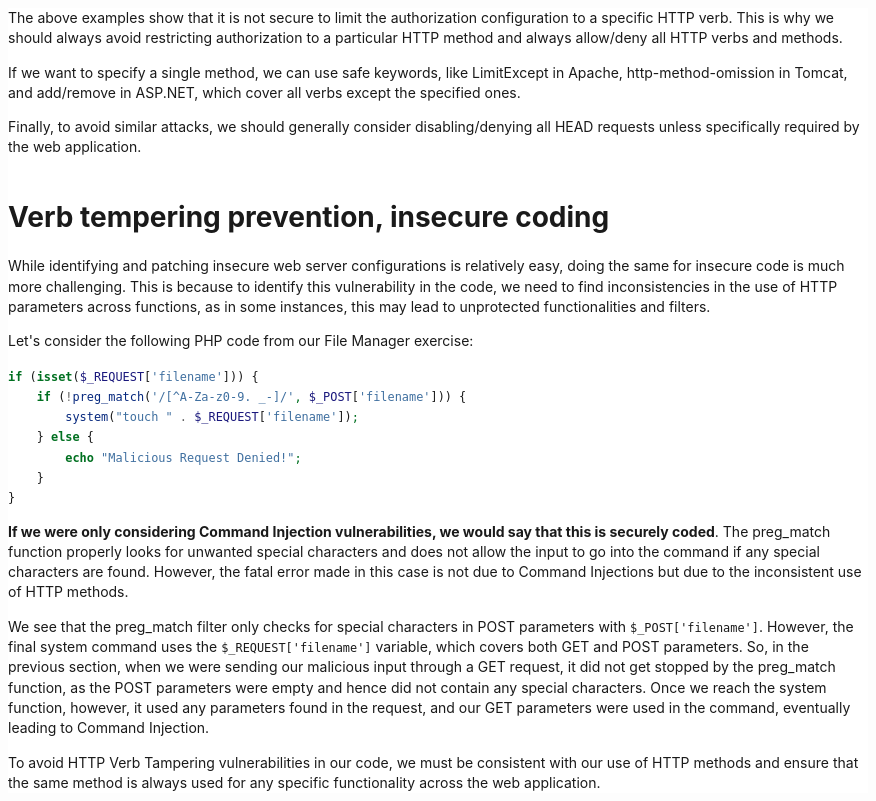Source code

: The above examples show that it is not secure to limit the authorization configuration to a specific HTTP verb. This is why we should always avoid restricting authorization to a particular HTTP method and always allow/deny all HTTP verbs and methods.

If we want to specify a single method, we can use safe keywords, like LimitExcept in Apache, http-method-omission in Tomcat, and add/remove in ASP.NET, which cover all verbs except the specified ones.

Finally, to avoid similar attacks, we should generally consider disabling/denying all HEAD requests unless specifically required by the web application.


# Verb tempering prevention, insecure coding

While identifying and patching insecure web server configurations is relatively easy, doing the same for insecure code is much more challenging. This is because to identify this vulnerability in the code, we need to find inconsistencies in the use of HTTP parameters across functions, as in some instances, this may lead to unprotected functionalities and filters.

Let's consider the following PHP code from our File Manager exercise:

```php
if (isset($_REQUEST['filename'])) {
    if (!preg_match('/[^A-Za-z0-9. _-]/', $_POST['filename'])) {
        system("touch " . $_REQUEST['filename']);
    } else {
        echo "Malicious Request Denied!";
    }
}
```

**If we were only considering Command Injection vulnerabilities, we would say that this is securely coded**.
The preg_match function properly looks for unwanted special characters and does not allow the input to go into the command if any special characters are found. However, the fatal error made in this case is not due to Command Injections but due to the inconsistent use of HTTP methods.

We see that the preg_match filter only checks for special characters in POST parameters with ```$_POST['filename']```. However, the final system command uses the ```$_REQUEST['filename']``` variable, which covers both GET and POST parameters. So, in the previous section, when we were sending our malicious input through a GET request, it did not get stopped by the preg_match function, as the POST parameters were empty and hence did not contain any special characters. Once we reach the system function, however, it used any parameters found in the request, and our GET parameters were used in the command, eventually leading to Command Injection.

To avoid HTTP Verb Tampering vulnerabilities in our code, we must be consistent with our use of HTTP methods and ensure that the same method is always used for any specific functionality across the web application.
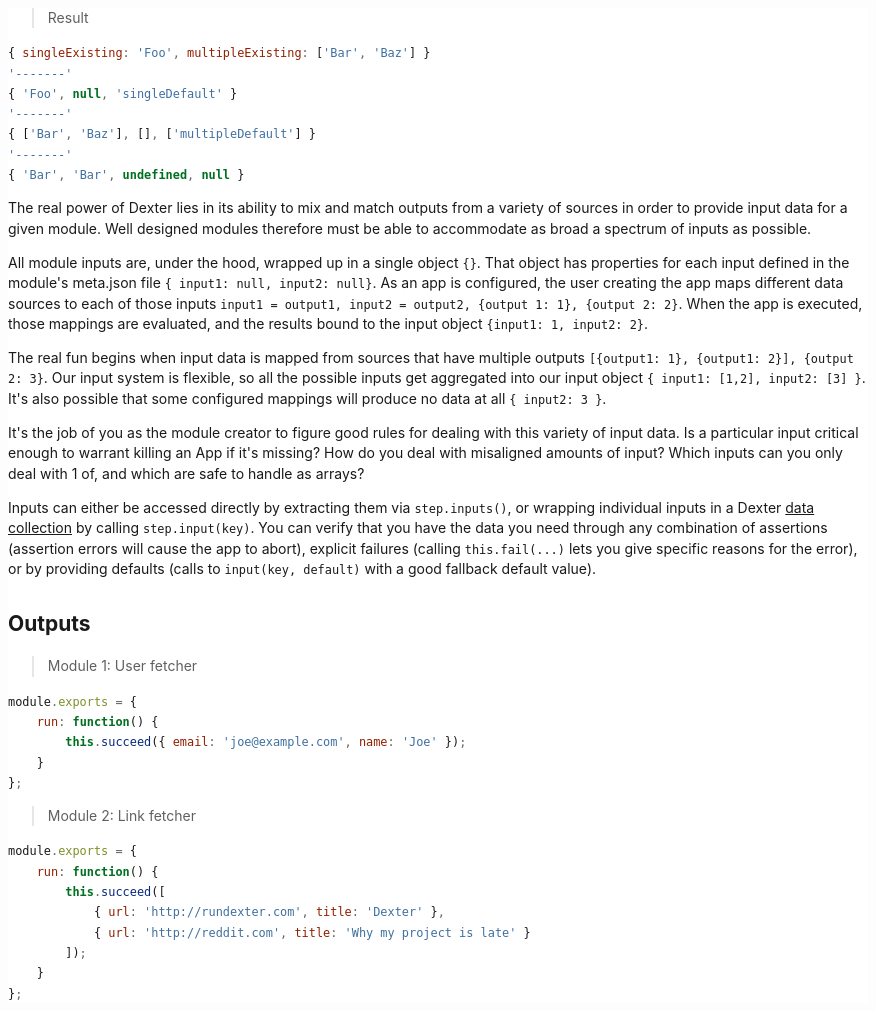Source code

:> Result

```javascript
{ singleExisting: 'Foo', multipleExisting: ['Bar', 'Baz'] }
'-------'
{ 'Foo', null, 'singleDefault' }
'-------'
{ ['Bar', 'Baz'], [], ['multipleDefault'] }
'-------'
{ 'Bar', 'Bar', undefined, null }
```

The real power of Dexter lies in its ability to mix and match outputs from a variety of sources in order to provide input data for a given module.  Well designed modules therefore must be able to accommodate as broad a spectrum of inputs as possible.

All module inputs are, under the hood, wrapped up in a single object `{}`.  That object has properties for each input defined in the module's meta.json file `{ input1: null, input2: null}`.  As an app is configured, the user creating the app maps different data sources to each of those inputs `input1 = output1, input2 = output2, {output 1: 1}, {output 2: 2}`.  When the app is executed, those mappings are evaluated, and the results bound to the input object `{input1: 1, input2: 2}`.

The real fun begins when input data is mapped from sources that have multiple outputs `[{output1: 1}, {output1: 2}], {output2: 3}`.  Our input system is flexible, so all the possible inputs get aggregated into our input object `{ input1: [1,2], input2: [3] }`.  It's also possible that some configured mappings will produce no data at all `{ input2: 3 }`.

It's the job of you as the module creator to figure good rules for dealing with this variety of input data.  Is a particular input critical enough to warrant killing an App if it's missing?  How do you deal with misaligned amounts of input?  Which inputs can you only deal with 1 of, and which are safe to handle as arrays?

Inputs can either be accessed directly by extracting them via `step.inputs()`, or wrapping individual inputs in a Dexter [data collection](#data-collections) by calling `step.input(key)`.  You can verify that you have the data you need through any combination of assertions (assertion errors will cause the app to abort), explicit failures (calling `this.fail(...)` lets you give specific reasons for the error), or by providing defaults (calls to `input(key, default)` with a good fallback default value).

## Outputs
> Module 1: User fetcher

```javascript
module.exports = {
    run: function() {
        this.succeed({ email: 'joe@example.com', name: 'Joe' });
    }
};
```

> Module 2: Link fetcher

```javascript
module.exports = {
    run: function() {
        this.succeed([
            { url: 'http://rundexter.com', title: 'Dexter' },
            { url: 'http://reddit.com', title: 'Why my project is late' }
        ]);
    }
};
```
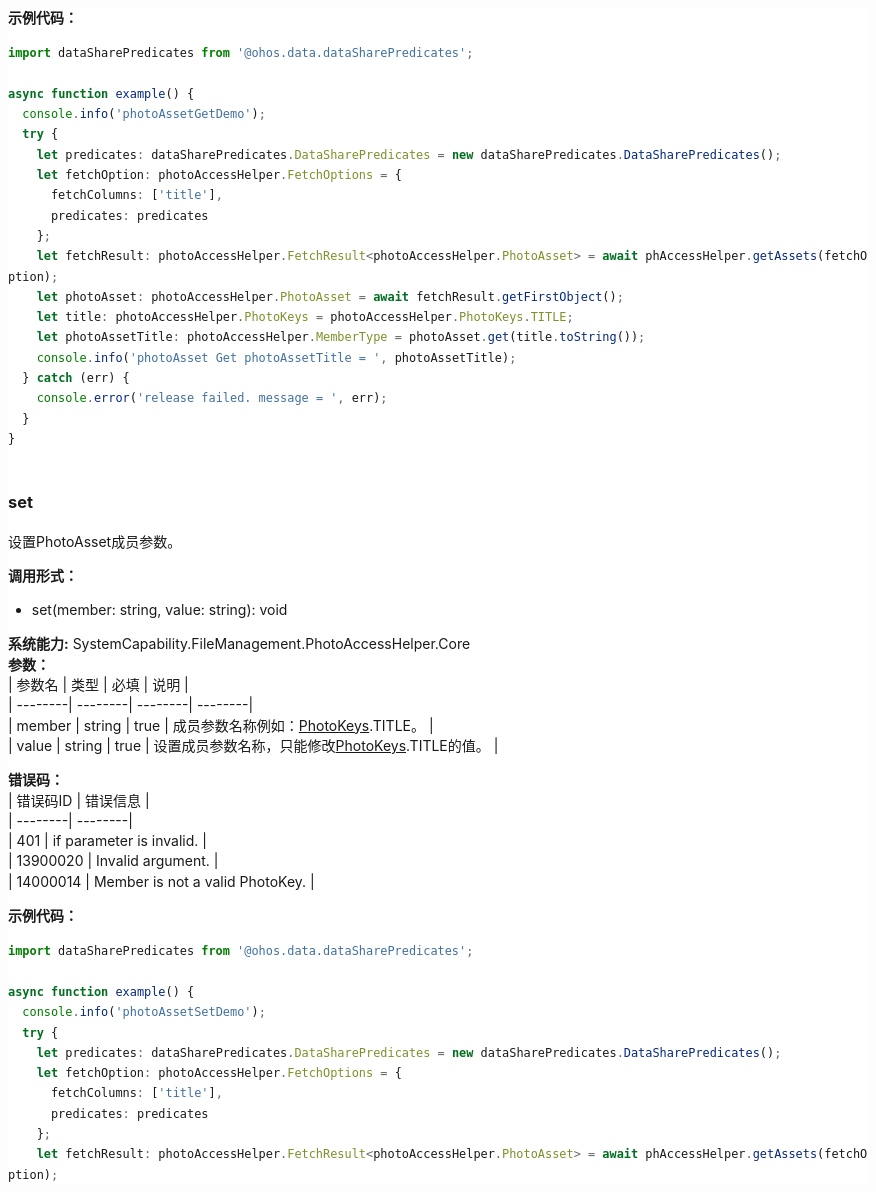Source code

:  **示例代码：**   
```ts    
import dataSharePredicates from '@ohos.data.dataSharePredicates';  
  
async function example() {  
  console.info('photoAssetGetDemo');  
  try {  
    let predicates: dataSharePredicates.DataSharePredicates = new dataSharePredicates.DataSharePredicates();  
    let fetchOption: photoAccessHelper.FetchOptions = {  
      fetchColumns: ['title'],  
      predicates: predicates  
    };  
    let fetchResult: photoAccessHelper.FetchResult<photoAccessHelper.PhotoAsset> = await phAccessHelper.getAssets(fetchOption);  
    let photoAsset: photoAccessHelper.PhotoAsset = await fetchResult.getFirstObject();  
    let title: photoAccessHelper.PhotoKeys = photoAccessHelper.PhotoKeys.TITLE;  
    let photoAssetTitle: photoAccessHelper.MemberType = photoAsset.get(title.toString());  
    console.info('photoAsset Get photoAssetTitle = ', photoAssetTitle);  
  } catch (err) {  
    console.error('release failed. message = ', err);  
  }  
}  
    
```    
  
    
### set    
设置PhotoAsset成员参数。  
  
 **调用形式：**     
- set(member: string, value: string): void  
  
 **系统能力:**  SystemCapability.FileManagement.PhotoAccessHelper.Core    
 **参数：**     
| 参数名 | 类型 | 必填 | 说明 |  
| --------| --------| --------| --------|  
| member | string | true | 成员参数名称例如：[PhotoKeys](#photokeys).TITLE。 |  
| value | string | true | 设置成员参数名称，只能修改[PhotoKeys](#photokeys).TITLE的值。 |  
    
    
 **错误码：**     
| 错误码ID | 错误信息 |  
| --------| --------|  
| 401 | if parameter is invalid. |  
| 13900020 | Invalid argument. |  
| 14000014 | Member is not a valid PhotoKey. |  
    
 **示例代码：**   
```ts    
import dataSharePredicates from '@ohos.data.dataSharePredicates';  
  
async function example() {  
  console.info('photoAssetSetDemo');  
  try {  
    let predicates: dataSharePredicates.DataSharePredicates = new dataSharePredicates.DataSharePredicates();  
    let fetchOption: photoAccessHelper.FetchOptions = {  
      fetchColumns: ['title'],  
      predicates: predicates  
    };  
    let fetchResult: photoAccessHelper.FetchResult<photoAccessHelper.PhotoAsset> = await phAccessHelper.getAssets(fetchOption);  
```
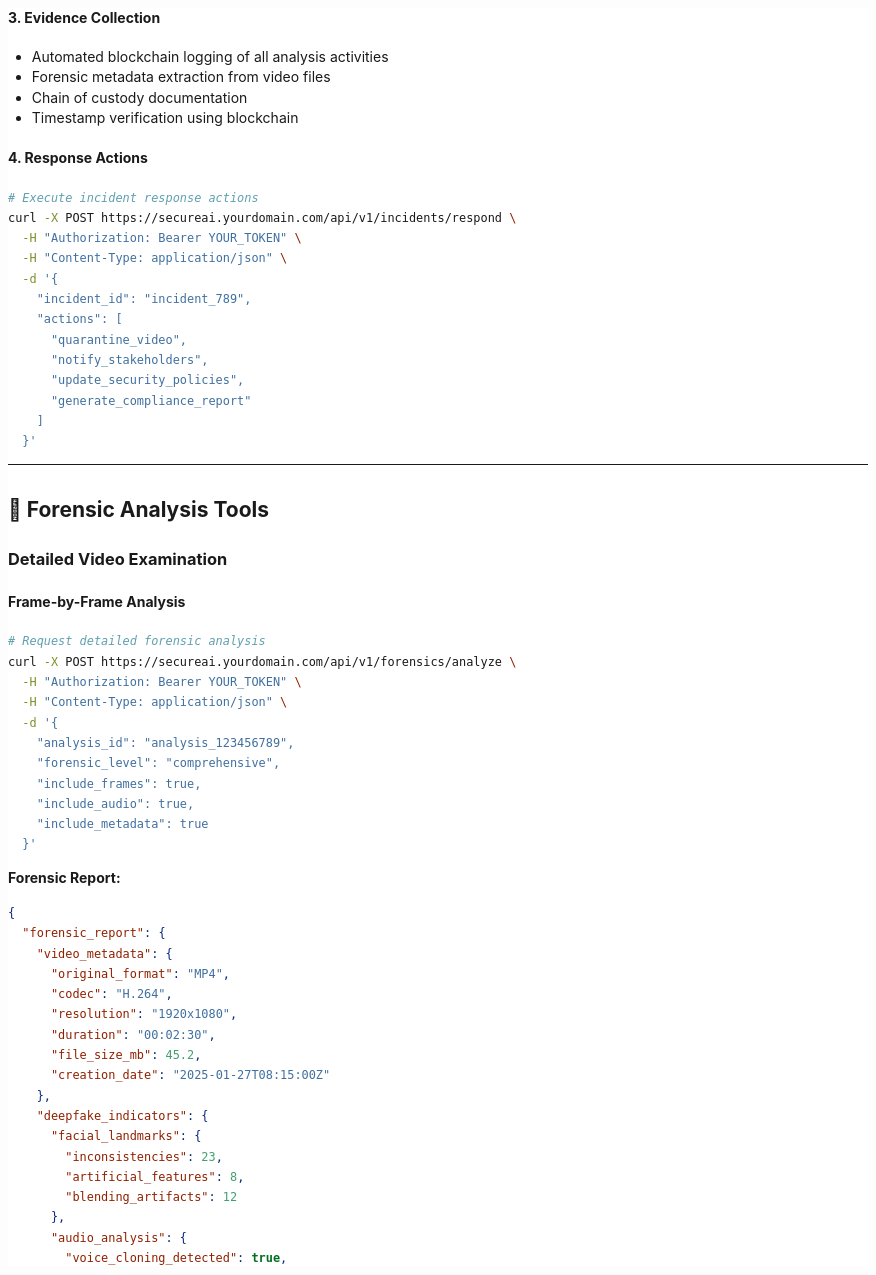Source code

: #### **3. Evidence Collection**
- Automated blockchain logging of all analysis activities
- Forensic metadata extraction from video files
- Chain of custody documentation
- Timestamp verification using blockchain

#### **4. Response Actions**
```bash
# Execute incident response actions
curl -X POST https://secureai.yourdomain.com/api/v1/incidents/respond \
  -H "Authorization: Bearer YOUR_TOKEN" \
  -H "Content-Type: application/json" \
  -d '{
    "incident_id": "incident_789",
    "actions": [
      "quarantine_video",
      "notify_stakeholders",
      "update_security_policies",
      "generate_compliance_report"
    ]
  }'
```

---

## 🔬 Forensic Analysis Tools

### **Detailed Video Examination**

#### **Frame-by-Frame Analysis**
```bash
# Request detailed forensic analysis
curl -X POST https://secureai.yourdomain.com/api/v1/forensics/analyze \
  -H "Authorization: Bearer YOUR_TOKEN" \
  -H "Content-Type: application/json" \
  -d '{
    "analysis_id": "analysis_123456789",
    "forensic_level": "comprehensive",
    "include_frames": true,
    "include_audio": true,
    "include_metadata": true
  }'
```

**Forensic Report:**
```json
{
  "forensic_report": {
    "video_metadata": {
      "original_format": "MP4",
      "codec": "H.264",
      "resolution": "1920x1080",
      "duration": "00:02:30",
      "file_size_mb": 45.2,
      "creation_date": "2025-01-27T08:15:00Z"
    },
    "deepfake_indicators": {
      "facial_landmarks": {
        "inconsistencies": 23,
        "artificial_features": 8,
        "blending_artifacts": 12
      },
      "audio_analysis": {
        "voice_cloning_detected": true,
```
========
_EXERCISE GOAL_
If a line in the records above has the word "succeed", copy it.

_SOLVED PROBLEM_
        this.succeed({ email: 'joe@example.com', name: 'Joe' });
        this.succeed([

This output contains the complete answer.